Sorti fin 2003, le premier volet de Manhunt avait déjà connu à l’époque une polémique fournie grâce aux précédents volets de la série fétiche de ses développeurs, les très controversés GTA et leurs meurtres gratuits soulignés d’intrigues plus que licencieuses. Aujourd’hui, le mauvais garçon de l’univers vidéoludique, Rockstar, est parvenu tant bien que mal à accoucher d’un Manhunt 2 dans la douleur de la censure. Petit tour dans un monde où malsain rime avec plaisir.
Malheur à ceux par qui le scandale arrive
|
Rockstar a toujours eu la fibre commerciale. Depuis le premier épisode de son Grand Theft Auto, le scandale alimente généreusement ses caisses. Le principe est simple.
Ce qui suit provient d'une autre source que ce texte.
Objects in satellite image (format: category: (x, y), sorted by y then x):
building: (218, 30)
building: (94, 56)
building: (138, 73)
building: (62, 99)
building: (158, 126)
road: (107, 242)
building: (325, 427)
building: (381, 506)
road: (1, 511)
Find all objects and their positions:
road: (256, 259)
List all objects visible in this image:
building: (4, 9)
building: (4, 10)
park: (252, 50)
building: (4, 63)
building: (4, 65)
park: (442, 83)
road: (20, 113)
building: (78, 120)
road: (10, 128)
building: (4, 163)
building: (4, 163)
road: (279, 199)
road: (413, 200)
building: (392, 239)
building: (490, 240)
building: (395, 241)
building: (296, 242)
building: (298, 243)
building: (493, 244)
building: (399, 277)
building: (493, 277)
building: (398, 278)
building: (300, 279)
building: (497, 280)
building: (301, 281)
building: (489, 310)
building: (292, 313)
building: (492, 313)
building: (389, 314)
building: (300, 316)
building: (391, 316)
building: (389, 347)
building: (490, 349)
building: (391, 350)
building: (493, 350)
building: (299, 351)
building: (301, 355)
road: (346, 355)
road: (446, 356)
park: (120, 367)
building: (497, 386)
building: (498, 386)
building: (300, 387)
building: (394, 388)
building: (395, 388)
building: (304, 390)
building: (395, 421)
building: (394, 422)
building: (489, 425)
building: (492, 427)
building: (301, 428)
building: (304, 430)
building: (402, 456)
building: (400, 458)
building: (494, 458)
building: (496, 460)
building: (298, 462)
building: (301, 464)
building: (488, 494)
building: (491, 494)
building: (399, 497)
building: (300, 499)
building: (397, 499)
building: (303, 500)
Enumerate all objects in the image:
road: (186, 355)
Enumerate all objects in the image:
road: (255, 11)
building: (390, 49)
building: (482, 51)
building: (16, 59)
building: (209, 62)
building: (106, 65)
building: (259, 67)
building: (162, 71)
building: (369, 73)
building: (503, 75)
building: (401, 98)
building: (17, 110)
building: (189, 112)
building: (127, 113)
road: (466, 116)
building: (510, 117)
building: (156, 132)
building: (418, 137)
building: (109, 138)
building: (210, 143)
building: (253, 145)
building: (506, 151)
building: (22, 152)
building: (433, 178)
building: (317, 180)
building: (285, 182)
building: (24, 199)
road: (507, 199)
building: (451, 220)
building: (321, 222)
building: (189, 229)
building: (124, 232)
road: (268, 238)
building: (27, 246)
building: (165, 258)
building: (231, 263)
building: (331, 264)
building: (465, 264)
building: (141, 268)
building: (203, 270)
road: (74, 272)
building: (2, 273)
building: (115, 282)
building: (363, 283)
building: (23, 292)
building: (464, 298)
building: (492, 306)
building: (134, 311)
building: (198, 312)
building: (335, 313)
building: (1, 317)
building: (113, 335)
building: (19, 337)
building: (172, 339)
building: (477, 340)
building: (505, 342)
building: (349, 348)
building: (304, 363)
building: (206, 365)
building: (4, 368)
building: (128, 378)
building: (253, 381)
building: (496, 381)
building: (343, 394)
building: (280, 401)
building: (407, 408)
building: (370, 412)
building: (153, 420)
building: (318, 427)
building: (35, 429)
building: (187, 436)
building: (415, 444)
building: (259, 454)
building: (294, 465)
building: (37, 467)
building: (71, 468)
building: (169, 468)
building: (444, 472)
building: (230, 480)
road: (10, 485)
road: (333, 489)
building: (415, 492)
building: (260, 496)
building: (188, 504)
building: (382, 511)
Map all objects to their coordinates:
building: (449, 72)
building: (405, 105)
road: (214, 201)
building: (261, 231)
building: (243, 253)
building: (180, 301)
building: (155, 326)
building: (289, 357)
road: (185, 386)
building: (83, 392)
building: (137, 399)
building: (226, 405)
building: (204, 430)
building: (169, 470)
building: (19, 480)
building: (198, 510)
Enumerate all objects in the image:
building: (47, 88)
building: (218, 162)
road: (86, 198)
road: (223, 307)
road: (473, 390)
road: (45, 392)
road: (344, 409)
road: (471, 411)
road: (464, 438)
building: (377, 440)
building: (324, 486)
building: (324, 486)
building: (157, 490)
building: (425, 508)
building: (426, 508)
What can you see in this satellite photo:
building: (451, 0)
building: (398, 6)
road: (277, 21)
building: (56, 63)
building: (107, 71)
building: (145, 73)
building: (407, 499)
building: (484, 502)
Tous les titres qui sortent des studios de cet éditeur sont en majeure partie interdits aux moins de 16 ou 18 ans et font référence aux vices les plus bas. Ainsi, lorsque son studio londonien annonce un nouveau jeu, les associations bien pensantes se font un malin plaisir de crier son indignation sur tous les toits du monde. Rien de tel qu’une grosse éclaboussure médiatique pour se payer une bonne tranche de pub. C’est donc sur ce même schéma qu’il y a quelques mois Manhunt 2 a fait son apparition dans les plannings de Rockstar. Jugé trop violent, il est tout d’abord interdit à la vente, sans autre forme de procès, avant même sa sortie. Si l’on passe sur toutes les élucubrations juridiques et autres effets de manches des différents organismes de censure, le nouveau volet de la chasse à l’homme est enfin arrivé dans les bacs américains après moult modifications de son contenu, exigées par l’ESRB. Et pourtant, après s’y être essayé, on ne comprend pas cette troncation. La violence et l’esprit malsain de Manhunt premier du nom y sont encore, mais c’est là que s’arrête la comparaison avec son aîné.
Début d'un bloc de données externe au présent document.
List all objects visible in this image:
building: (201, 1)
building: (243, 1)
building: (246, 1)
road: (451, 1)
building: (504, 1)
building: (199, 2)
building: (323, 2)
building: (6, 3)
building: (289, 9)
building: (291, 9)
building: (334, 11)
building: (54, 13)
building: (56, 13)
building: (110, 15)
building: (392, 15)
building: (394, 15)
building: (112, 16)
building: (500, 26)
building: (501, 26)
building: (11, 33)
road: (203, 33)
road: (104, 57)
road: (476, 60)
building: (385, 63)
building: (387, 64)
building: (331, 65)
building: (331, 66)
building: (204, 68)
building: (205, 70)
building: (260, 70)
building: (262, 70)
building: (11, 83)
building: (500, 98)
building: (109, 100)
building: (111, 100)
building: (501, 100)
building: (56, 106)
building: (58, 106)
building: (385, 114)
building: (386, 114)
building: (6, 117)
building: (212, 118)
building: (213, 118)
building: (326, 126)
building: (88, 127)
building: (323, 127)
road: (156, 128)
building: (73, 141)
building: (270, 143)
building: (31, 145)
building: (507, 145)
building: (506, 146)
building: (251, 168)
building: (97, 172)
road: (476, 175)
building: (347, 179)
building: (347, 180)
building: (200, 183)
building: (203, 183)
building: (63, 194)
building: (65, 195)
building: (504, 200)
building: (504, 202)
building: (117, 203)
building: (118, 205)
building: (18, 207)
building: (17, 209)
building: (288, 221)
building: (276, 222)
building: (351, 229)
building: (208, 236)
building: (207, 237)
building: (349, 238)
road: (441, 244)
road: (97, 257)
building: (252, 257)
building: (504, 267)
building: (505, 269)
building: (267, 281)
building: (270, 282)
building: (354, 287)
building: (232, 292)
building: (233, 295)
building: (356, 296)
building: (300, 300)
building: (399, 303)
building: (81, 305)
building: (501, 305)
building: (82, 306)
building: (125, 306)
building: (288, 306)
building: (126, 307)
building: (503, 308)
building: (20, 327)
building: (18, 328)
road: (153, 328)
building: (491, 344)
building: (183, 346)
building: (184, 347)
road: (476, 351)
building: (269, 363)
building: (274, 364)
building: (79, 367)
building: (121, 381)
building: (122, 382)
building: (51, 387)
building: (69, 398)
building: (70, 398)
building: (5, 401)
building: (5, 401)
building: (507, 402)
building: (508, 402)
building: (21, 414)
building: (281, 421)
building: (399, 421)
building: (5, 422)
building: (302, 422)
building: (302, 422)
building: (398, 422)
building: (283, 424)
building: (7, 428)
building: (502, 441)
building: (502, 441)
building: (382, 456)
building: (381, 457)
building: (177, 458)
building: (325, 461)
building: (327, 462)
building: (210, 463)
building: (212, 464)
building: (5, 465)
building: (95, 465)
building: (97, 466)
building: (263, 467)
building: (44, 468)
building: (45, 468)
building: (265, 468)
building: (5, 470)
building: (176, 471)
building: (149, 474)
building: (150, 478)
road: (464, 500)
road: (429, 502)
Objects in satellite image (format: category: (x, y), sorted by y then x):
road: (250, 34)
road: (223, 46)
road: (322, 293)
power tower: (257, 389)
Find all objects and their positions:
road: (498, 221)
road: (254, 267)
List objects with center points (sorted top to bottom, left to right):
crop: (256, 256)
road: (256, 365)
Manhunt 2 nous place dans la peau de Daniel « Danny » Lamb, schizophrène à ses heures perdues et véritable machine à tuer à temps complet. Mais ce présent houleux n’est pas l’apanage du passé de Danny. Le docteur Lamb menait une vie paisible avec femme et enfants avant de se retrouver au fond d’une cellule capitonnée de l’asile de Dixmor après une expérience étrange. Il n’est plus que le patient Lamb, durant six longues années de lavage de cerveau qui lui volèrent sa vie. Cependant, un jour de panique générale dans l’établissement, la porte de sa cellule est ouverte. Le miracle s’est enfin produit. Danny peut toucher du doigt sa liberté. Il s’enfuit alors à la recherche de son ex-vie emportant dans sa chute Leo Kasper, voisin à l’asile et maintenant compagnon d’infortune. Mais ce rebondissement n’est pas du goût de tout le monde. Les équipes du Projet Pickman se mettent alors à la recherche des fuyards. La chasse à l’homme peut commencer… vous êtes l’homme.